La région Île-de-France, moteur de l'industrie française, s'illustre avec plus de 500 000 employés répartis sur 18 000 sites. Parmi ces géants, l'usine CCEP (Coca-Cola Europacific Partners) de Grigny, fondée en 1986, se distingue en étant le deuxième plus grand site de la marque américaine en Europe.
Le "rêve" Coca-Cola
Dans la troisième ville la plus pauvre de France, le contraste est saisissant. Hamza Bekkouche, un cariste et élu CFDT, partage : "Beaucoup espèrent intégrer l'usine. Travailler chez Coca-Cola, c'est un rêve pour beaucoup". En vingt ans, il a assisté à la transformation du site, devenu essentiel depuis la fermeture de l'usine historique de Clamart, maintenant le premier employeur de la ville avec près de 400 salariés.

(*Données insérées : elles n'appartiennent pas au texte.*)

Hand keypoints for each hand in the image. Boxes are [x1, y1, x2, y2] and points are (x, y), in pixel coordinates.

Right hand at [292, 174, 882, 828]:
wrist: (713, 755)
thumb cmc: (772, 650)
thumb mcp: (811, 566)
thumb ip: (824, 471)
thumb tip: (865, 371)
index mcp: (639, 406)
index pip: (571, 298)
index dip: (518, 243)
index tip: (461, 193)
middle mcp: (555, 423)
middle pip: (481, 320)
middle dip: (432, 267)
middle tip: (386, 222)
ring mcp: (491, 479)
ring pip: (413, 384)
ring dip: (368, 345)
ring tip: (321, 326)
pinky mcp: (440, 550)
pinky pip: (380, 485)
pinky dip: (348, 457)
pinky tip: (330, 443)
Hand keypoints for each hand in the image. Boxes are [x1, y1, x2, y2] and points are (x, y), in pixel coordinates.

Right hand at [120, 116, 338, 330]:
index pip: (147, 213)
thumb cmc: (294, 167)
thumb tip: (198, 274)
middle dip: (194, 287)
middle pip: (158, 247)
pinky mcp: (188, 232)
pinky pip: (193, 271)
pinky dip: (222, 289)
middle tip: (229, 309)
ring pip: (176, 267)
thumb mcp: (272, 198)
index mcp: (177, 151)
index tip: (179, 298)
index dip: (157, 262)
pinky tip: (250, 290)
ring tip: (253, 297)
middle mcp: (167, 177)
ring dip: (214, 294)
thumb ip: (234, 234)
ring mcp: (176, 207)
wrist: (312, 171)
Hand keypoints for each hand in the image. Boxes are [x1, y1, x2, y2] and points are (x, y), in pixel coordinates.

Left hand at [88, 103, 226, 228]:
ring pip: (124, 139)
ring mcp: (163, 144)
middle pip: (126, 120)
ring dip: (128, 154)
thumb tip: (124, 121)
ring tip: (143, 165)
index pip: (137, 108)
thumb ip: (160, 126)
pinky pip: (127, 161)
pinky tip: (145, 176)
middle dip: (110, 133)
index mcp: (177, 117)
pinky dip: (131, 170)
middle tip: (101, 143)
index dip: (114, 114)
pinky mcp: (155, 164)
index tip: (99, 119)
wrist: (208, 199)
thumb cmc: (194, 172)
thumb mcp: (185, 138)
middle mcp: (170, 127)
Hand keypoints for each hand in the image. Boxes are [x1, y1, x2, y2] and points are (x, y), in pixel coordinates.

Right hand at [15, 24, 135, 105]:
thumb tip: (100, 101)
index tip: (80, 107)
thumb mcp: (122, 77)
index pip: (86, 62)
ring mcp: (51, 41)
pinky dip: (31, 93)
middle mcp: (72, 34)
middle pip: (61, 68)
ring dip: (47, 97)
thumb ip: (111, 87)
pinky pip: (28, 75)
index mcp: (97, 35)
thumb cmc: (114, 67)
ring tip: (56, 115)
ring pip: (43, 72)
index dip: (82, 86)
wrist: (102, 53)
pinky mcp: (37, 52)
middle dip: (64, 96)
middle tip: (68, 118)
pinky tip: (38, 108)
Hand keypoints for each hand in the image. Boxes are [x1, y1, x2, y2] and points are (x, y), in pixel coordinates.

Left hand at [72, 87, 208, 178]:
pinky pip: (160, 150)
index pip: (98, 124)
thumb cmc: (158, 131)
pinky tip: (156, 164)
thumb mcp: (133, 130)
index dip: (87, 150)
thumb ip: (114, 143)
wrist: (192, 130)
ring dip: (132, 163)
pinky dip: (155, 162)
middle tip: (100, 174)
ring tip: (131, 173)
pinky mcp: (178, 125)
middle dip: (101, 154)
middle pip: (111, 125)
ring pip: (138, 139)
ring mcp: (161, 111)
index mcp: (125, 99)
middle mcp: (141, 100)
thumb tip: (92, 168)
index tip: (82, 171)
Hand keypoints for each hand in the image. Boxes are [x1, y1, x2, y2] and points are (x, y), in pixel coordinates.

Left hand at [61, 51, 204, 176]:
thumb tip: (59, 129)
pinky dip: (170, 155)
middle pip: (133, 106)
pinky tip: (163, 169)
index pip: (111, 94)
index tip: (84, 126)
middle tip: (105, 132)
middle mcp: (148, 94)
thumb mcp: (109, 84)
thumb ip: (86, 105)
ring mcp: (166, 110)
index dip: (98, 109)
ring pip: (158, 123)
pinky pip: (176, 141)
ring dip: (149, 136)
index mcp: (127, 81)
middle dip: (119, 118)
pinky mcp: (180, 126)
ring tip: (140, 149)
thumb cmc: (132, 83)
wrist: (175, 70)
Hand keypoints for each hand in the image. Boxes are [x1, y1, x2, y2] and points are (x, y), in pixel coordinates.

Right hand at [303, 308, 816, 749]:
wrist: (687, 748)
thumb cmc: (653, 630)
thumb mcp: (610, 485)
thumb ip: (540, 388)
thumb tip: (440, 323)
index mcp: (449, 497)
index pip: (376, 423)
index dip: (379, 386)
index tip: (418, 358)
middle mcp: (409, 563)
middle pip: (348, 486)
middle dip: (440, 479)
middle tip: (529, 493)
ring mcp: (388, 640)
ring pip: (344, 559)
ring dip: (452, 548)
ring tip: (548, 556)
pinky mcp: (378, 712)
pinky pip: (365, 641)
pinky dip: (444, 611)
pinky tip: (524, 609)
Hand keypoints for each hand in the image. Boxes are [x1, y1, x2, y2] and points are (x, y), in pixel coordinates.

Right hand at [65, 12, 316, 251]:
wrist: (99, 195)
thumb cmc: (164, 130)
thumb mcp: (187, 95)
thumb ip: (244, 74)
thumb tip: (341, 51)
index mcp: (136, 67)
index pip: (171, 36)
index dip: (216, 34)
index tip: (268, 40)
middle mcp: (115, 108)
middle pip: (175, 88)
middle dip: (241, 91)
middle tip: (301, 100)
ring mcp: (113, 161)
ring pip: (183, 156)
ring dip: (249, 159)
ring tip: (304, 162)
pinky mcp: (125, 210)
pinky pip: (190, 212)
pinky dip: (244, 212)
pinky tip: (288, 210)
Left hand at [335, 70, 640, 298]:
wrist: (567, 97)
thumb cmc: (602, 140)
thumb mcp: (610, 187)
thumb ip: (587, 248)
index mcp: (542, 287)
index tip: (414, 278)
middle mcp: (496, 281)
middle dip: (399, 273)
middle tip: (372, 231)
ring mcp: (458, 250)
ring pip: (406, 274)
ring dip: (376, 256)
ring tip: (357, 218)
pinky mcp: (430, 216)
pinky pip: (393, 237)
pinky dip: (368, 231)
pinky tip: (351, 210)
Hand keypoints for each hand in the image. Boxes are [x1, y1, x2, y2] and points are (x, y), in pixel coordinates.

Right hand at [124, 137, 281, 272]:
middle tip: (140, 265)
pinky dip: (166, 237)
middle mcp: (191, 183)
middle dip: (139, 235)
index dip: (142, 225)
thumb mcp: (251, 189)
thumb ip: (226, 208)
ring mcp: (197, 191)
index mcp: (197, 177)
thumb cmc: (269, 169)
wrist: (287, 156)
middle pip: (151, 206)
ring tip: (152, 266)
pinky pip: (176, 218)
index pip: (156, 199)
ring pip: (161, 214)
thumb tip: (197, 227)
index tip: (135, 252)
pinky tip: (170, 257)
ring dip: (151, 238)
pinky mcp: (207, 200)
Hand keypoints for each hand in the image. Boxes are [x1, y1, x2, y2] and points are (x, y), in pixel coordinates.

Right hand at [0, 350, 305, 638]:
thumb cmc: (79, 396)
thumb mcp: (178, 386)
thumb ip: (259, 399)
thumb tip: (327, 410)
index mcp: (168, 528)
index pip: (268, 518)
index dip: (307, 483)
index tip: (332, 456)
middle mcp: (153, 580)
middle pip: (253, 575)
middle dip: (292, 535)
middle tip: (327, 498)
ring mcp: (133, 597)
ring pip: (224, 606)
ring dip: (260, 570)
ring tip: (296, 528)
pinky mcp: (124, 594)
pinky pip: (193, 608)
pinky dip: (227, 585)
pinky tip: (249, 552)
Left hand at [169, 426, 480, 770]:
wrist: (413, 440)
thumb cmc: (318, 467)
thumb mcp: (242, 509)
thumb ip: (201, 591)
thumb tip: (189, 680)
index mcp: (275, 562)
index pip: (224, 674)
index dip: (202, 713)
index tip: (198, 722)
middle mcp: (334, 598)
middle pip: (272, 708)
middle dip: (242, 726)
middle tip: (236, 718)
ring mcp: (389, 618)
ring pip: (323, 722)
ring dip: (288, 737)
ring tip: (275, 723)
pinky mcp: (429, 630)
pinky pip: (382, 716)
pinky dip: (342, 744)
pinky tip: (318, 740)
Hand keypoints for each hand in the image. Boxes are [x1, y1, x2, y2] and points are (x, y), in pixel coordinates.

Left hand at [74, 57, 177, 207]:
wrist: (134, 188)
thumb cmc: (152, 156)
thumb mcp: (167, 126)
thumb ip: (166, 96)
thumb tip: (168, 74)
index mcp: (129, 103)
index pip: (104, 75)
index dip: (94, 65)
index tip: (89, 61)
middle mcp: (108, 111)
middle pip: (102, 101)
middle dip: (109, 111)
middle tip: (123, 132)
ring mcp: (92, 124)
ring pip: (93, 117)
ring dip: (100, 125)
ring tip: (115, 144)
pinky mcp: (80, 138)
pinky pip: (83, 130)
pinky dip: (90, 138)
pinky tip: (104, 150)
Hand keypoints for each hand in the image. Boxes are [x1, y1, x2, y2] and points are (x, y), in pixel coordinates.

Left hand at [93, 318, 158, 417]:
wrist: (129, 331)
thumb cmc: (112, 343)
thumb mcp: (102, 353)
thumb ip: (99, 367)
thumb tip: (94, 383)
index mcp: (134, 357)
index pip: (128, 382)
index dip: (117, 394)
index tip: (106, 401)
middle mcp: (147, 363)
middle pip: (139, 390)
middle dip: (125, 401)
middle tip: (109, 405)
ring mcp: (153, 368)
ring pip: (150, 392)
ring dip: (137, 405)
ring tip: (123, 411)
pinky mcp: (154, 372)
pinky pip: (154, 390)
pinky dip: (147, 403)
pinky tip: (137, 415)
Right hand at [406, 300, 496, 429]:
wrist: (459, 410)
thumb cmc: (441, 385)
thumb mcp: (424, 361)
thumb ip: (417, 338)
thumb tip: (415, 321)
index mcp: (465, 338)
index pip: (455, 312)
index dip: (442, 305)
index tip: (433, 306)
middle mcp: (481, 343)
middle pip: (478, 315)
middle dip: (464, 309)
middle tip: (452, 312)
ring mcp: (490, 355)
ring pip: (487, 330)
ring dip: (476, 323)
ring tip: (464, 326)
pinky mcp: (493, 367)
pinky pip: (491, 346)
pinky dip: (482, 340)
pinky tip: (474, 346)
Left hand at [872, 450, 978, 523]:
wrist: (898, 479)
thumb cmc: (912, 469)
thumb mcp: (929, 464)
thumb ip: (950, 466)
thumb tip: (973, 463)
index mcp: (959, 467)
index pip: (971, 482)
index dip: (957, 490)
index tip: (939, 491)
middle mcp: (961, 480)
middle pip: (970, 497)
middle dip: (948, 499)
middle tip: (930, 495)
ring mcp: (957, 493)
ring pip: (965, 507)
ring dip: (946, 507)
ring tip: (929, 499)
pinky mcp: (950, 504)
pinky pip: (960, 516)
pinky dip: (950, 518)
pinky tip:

Pour Philippe Rio, maire PCF, "Coca-Cola représente une source d'activité économique, d'emploi et de fiscalité pour Grigny". Malgré les bénéfices, il souligne les préoccupations écologiques liées à l'industrialisation. La municipalité a négocié des mesures pour réduire l'impact environnemental, y compris la connexion à la géothermie pour limiter le pompage de la nappe phréatique. Étonnamment, le maire apprécie la qualité des échanges avec les représentants français de l'entreprise : "C'est une réalité, nous avons trouvé des interlocuteurs ouverts aux changements".
Objectif : zéro carbone
Xavier Brelle, directeur de l'usine, évoque un plan de verdissement ambitieux, visant à faire de l'usine un modèle respectueux de l'environnement. "Notre but est de réduire notre empreinte carbone, avec l'objectif d'atteindre le zéro carbone d'ici 2040". Ce changement est bien accueilli par la population, qui bénéficie des retombées économiques tout en s'intéressant à l'environnement. Par conséquent, Coca-Cola améliore également son image de marque.